The big event was, of course, the installation ceremony followed by the passing of the presidential medal and mace to Bloom from Board of Trustee Chair Kathleen Wielkopolski and Chair-elect, NJIT alumnus Stephen P. DePalma.  Highlights of the new president’s speech follow.

• Academics will be enhanced this year with a new cadre of faculty -- more than 30 new professors with exceptional, multidisciplinary expertise in such areas as sustainable systems, ubiquitous computing or “digital everyware” and convergent life science and engineering. Another 30 faculty members are to be hired over the next two years.

• The quality of life on and around campus will continue improving.  The most visible campus improvement will be the opening next fall of the Warren Street Village, a complex adding 600 beds to NJIT's residential housing, along with a new restaurant, convenience store, fitness center and more, which Bloom has actively supported since the plan’s inception.  The Village is the initial phase of the larger Gateway Project, led by NJIT, to redevelop 20 acres along MLK Blvd, a main thoroughfare adjacent to the campus.  Newark’s former Central High School, now owned by NJIT, is the site of improvements that will eventually include smart-classroom technology, new telecom and computer networks and new lounges.

• Business and industry partnerships with universities to advance research and commercial development will grow.  NJIT has had a long-standing commitment to economic development both in Newark and the state. The NJIT Enterprise Development Center, the state’s oldest and largest business incubator, supports 90 resident companies with 800 employees, $82 million in expenditures and $67 million in third-party funding.

Under Bloom’s watch, student enrollment increased from 7600 to over 9500 students, including increases in female and minority students.  NJIT’s average SAT math score is now in the top quarter nationally; Dorman Honors College enrollment increased 70 percent totaling 685 with combined average SAT scores over 1350; articulation agreements are currently signed with the state's high-tech high schools and 19 county colleges; and accelerated joint admission agreements exist with UMDNJ Medical and Dental Schools, St.
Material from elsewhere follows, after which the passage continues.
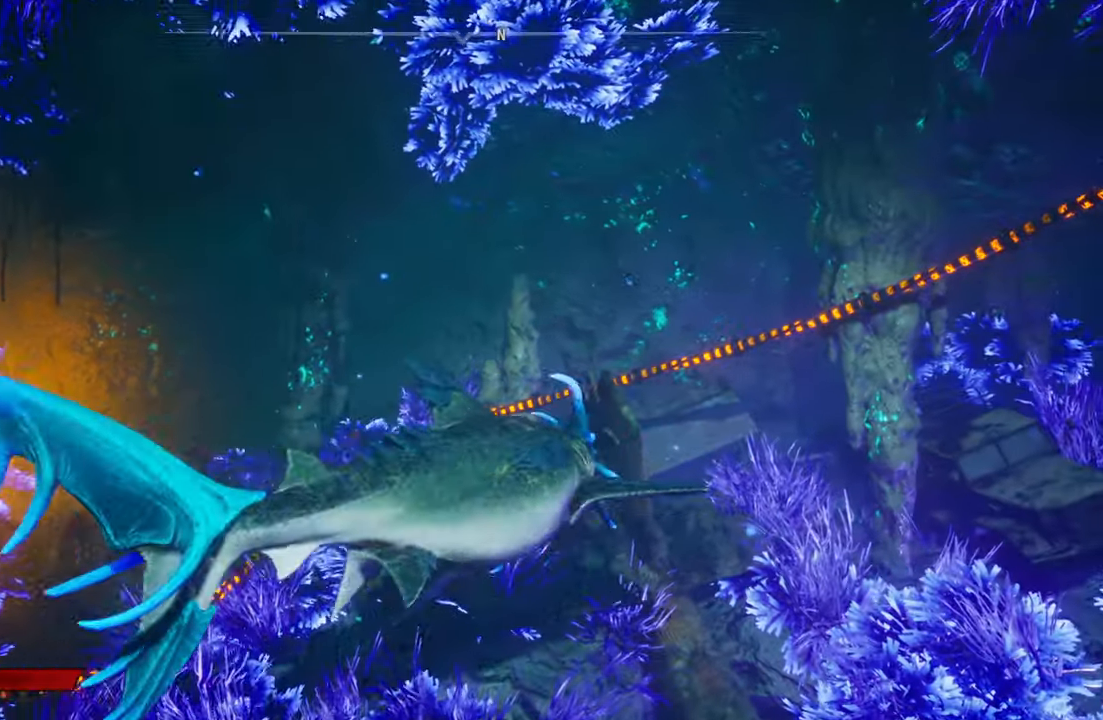
{"buttons": [], "left_stick": "down-right", "right_stick": "center", "events": [[40, "left_stick", "down-left"], [320, "left_stick", "down-right"]]}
George’s Medical School, SUNY College of Optometry and more.

In his role as dean of the Dorman Honors College and vice president for student and academic services, Bloom has been integral in shaping NJIT’s academic plan. 

Bloom expanded the Center for Pre-College Programs to prepare students for the rigors of science, mathematics, engineering and technology education; with the college deans and faculty, he expanded honors courses and undergraduate research, established the university's medical and health committee of faculty to advise and assist undergraduate students entry into graduate and professional schools and to coordinate the health-related NJIT disciplines; he increased retention and graduation rates, plus more.   

One of the nation’s leading public technological universities, New Jersey Institute of Technology (NJIT) is a top-tier research university that prepares students to become leaders in the technology-dependent economy of the 21st century. NJIT’s multidisciplinary curriculum and computing-intensive approach to education provide technological proficiency, business acumen and leadership skills. With an enrollment of 11,400 graduate and undergraduate students, NJIT offers small-campus intimacy with the resources of a major public research university. NJIT is a global leader in such fields as solar research, nanotechnology, resilient design, tissue engineering and cybersecurity, in addition to others. NJIT ranks 5th among U.S. polytechnic universities in research expenditures, topping $121 million, and is among the top 1 percent of public colleges and universities in return on educational investment, according to PayScale.com. NJIT has a $1.74 billion annual economic impact on the State of New Jersey.